Implement Exponentiation Operation for Polynomials
Now that all polynomials (with the exception, perhaps, of the Lagrange polynomial) supports polynomial-polynomial multiplication operation, we can implement __pow__()
in the MultivariatePolynomialSingleABC
for non-negative whole scalar numbers. Specifically:
>>> poly**2 == poly * poly
True
Basically, exponentiation by a non-negative whole scalar number is a syntactic sugar for (repeated) self-multiplications.
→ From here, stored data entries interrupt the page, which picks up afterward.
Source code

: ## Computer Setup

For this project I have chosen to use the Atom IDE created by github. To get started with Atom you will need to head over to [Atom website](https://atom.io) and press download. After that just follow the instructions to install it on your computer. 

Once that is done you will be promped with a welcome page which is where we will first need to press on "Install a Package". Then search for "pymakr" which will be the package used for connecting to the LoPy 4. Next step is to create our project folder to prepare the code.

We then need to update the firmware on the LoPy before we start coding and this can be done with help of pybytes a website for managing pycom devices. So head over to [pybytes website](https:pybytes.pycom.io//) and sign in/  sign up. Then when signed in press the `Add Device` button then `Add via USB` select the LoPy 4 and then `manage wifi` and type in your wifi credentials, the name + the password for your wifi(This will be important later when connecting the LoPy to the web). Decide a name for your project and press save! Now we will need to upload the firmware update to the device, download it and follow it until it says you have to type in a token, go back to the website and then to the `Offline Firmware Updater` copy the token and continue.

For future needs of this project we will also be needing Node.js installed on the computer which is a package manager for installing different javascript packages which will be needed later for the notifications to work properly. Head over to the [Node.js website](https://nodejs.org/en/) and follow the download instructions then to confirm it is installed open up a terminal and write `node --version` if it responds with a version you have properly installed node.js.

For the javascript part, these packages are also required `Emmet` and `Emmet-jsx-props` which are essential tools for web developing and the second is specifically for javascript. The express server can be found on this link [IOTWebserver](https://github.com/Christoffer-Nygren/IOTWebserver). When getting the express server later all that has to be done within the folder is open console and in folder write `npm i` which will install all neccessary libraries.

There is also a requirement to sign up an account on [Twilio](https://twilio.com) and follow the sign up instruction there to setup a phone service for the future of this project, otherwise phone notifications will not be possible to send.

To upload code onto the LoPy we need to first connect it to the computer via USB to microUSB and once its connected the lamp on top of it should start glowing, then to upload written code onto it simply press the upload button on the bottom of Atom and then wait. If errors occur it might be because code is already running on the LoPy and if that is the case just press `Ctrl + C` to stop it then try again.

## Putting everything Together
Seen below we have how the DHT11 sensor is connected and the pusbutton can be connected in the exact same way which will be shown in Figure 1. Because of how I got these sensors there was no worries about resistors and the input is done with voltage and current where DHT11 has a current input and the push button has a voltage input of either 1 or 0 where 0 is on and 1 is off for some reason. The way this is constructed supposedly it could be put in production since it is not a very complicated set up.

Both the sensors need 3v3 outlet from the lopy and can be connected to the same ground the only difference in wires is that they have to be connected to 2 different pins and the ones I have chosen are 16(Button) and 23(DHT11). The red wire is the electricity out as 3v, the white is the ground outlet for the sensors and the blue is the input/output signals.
Whole numbers here mostly means integers but in Python we may also accepts 1.0, 2.0, etc. as valid exponents because they are whole.
Note that exponentiation by non-positive non-whole numbers are not supported in the foreseeable future because it requires the definition of rational polynomial function.
This issue is part of extending the support for arithmetic operations involving polynomial (see Issue #142 (closed)).
Exponentiation by 0
One edge case that we may need to think about is exponentiation by 0 (included in the non-negative whole numbers). I think we can establish the following convention: polynomials exponentiated by 0 yields a polynomial whose coefficient associated with the index element (0, \ldots, 0) is 1.0 while the rest is 0.
What if there's no index element (0, \ldots, 0) in the set? In that case we add it there. The idea is any multivariate polynomials be they have a complete or incomplete set, downward-closed or non-downward closed set may be exponentiated with 0 and the results will be a constant polynomial of 1.0.
So to handle this particular case I would implement it as a multiplication of the current polynomial with 0 and then add it with a constant polynomial of 1.0.